Kling “denied ever pointing a gun at Laplant. King further denied that Laplant was on Kling’s property that day. Kling also asserted that it was Laplant who was making threats to Kling,” according to Heath’s ruling.
Clymer also talked to troopers, saying, “Laplant had been threatening her and her husband, that Lapalnt was a schizophrenic and that Laplant had a criminal history in Washington state.”
Ingram called investigator Kyle Young, one of his colleagues on the Mat-Su Narcotics Team, and told him what he’d found out at the house.
Young last made headlines in April when another case he worked on, that of Trace Thoms, was thrown out of federal court. In that instance, in July 2010 Young had alleged he could smell growing marijuana on the air as he drove by Thoms’ home. A federal judge ruled there was no way, given the air filters running in the grow operation and the distance Young was from the building, that he could have smelled those plants.
Efforts to reach Young for comment were unsuccessful.
In the more recent case, Young put together a search warrant application with all the stuff Laplant had told troopers, plus a few more details about a past conviction Kling had for drug misconduct and one that Laplant had for drunken driving. The counter allegations from Kling and Clymer weren’t in the application. Young then spoke to a magistrate but didn’t mention those counter-allegations.
Troopers got their search warrant, and turned up nine budding plants and .34 pounds of marijuana.
The warrant might have been valid if Laplant were a citizen informant. But, Heath wrote, he was not.
“The evidence in the search warrant affidavit does not show that Laplant acted with intent to aid the police,” Heath wrote. “Instead, Laplant’s motive for providing the tip was for revenge or out of anger.”
And cops aren’t allowed, as they are with citizen informants, to take the tip at face value. They have to back it up, the judge wrote. There has to be proof that Laplant had been a reliable informant in the past — he hadn’t — or that he was acting against his own interest. Vague admissions he made to buying some of Kling’s marijuana didn’t cut it, Heath wrote, because there wasn’t enough evidence to make that a prosecutable offense.
A third way to corroborate Laplant’s statements would be through other evidence. Heath found that was lacking in the case as well.
“The troopers did not report they smelled marijuana while on the property, nor did they hear fans which might be used to assist in grow operations. Investigator Young did not present Kling’s utility records which might have shown an abnormal usage level,” Heath wrote.
So Heath threw the case out, but his decision doesn’t end there.
Heath spent the last page and a half of his ruling taking Young to task for his performance before the magistrate just prior to the search warrant being executed. Heath lays out all the things Ingram was told about the alleged threats against Kling and Clymer, Laplant’s schizophrenia and his out-of-state criminal history.

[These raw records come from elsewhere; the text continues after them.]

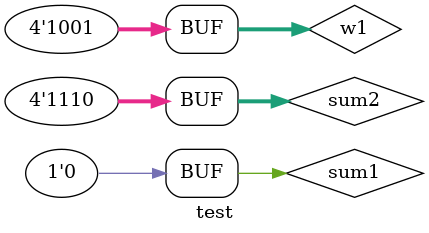
<source format=v>
module test;
		wire [3:0] w1 = 4'b1001;
		wire [3:0] sum2;
	
		assign sum1 = & w1;
		assign sum2 = {{3{1'b1}}, sum1};
								
		initial
				$monitor("sum1=%1d, sum2=%4b", sum1, sum2[3:0]);
	 			// sum1=0, sum2=1110
endmodule


</source>
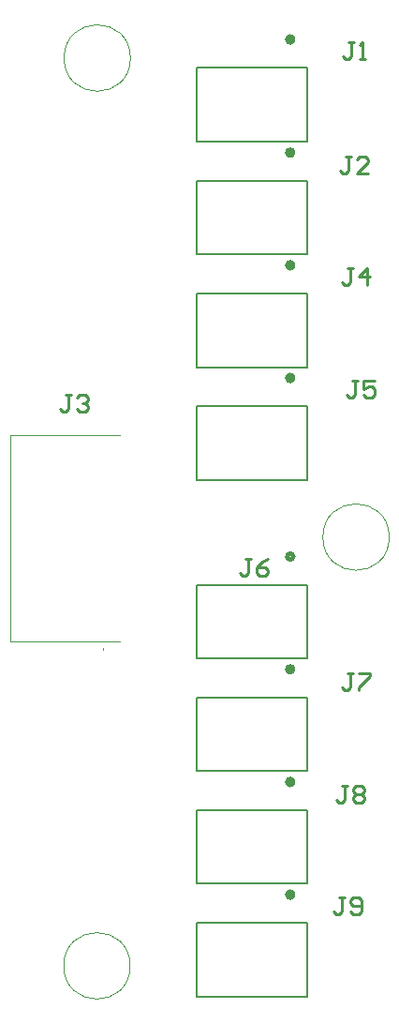
<source format=gto>
G04*
G04 #@! TF.GenerationSoftware,Altium Limited,Altium Designer,21.6.4 (81)*
G04*
G04 Layer_Color=65535*
%FSLAX25Y25*%
%MOIN*%
G70*
G04*
G04 #@! TF.SameCoordinates,D5AC2A0C-6B64-4F22-A7EC-2E28CE3556BC*
G04*
G04*
G04 #@! TF.FilePolarity,Positive*
G04*
G01*
G75*
%ADD10C,0.00787*%
%ADD11C,0.01575*%
%ADD12C,0.00394*%
%ADD13C,0.01000*%
D10*
X301378Y-116470D02*
G03*
X301378Y-116864I0J-197D01*
G01*
D02*
G03*
X301378Y-116470I0J197D01*
G01*
X373882Y-200036D02*
Y-173855D01*
X334512D02*
X373882D01*
X334512Y-200036D02*
Y-173855D01*
Y-200036D02*
X373882D01*
Y-159991D02*
Y-133809D01*
X334512D02*
X373882D01*
X334512Y-159991D02*
Y-133809D01*
Y-159991D02*
X373882D01*
Y-119945D02*
Y-93764D01*
X334512D02*
X373882D01*
X334512Y-119945D02*
Y-93764D01*
Y-119945D02*
X373882D01*
Y-56428D02*
Y-30247D01*
X334512D02*
X373882D01*
X334512Y-56428D02*
Y-30247D01*
Y-56428D02*
X373882D01*
Y-16382D02*
Y9799D01*
X334512D02*
X373882D01*
X334512Y-16382D02*
Y9799D01*
Y-16382D02*
X373882D01*
Y63910D02*
Y90091D01*
X334512D02*
X373882D01*
X334512Y63910D02*
Y90091D01*
Y63910D02*
X373882D01*
Y23664D02*
Y49845D01*
X334512D02*
X373882D01*
X334512Y23664D02*
Y49845D01*
Y23664D02*
X373882D01*
Y-240082D02*
Y-213901D01*
X334512D02*
X373882D01*
X334512Y-240082D02*
Y-213901D01*
Y-240082D02*
X373882D01*
D11*
X368856Y-163843D02*
G03*
X368856Y-163843I-1080J0D01*
G01*
Y-123798D02*
G03*
X368856Y-123798I-1080J0D01*
G01*
Y-83752D02*
G03*
X368856Y-83752I-1080J0D01*
G01*
Y-20235D02*
G03*
X368856Y-20235I-1080J0D01*
G01*
Y19811D02*
G03*
X368856Y19811I-1080J0D01*
G01*
Y100102D02*
G03*
X368856Y100102I-1080J0D01*
G01*
Y59857D02*
G03*
X368856Y59857I-1080J0D01*
G01*
Y-203889D02*
G03*
X368856Y-203889I-1080J0D01*
G01*
D12*
X403011Y-76800D02*
G03*
X403011Y-76800I-11811J0D01*
G01*
X310911Y93500D02*
G03*
X310911Y93500I-11811J0D01*
G01*
X310811Y-229200D02*
G03*
X310811Y-229200I-11811J0D01*
G01*
X268071Y-40387D02*
X307087D01*
X268071Y-113813D02*
Y-40387D01*
Y-113813D02*
X307087D01*
D13*
X289833Y-26276D02*
X287833D01*
X288833D01*
Y-31274D01*
X287833Y-32274D01*
X286834D01*
X285834Y-31274D01*
X291832Y-27276D02*
X292832Y-26276D01*
X294831D01*
X295831Y-27276D01*
Y-28275D01*
X294831Y-29275D01*
X293831D01*
X294831D01*
X295831Y-30275D01*
Y-31274D01*
X294831Y-32274D01*
X292832D01*
X291832Y-31274D01*
X387193Y-205001D02*
X385193D01*
X386193D01*
Y-209999D01*
X385193Y-210999D01*
X384193D01*
X383194Y-209999D01*
X389192D02*
X390192Y-210999D01*
X392191D01*
X393191Y-209999D01*
Y-206001D01*
X392191Y-205001D01*
X390192D01*
X389192Y-206001D01*
Y-207000D01*
X390192Y-208000D01*
X393191D01*
X388190Y-165101D02*
X386191D01*
X387190D01*
Y-170099D01*
X386191Y-171099D01*
X385191D01*
X384191Y-170099D01*
X390189Y-166101D02*
X391189Y-165101D01*
X393188D01*
X394188Y-166101D01*
Y-167100D01*
X393188Y-168100D01*
X394188Y-169100D01*
Y-170099D01*
X393188Y-171099D01*
X391189D01*
X390189Y-170099D01*
Y-169100D01*
X391189Y-168100D01*
X390189Y-167100D01*
Y-166101D01*
X391189Y-168100D02*
X393188D01*
X390190Y-125101D02*
X388191D01*
X389190D01*
Y-130099D01*
X388191Y-131099D01*
X387191D01*
X386191Y-130099D01*
X392189Y-125101D02*
X396188D01*
Y-126101D01*
X392189Y-130099D01*
Y-131099D01*
X353790Y-84401D02*
X351790D01*
X352790D01*
Y-89399D01*
X351790Y-90399D01*
X350791D01*
X349791Y-89399D01*
X359788Y-84401D02*
X357789Y-85401D01*
X355789Y-87400D01*
Y-89399D01*
X356789Y-90399D01*
X358788D01*
X359788Y-89399D01*
Y-88400D01*
X358788Y-87400D01*
X355789D01*
X391890Y-21338D02*
X389891D01*
X390890D01*
Y-26337D01*
X389891Y-27336D01*
X388891D01*
X387891Y-26337D01*
X397888Y-21338D02*
X393889D01*
Y-24337D01*
X395889Y-23337D01*
X396888D01*
X397888Y-24337D01*
Y-26337D01*
X396888Y-27336D01*
X394889D01*
X393889Y-26337D01*
X390190Y18808D02*
X388191D01*
X389190D01*
Y13809D01*
X388191Y12810D01*
X387191D01*
X386191Y13809D01*
X395188Y12810D02*
Y18808D01*
X392189Y15809D01*
X396188D01*
X389490Y58553D02*
X387490D01*
X388490D01*
Y53555D01*
X387490Y52555D01*
X386491D01*
X385491Y53555D01*
X395488Y52555D02*
X391489D01*
X395488Y56554D01*
Y57554D01*
X394488Y58553D01*
X392489D01*
X391489Y57554D01*
X390492Y99053D02*
X388493D01*
X389493D01*
Y94055D01*
X388493Y93055D01*
X387493D01*
X386493Y94055D01*
X392492Y93055D02*
X394491D01*
X393491D01*
Y99053D01*
X392492Y98054D01*
M02*

</source>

“This information was discovered well before Investigator Young went before Magistrate (Cameron) Clark. None of this information was presented to the magistrate. Magistrate Clark specifically asked Investigator Young whether there were any developments,” Heath wrote. “Investigator Young did not inform the magistrate about the new information.”
In legal decisions a judge has to decide if a cop acting this way was being deceptive or negligent. Heath doesn’t make an official ruling on that, but he comes close.
“Investigator Young was more than negligent in his failure to disclose the additional information about the assault and Laplant,” the judge wrote. “Investigator Young violated his duty of candor to the court.”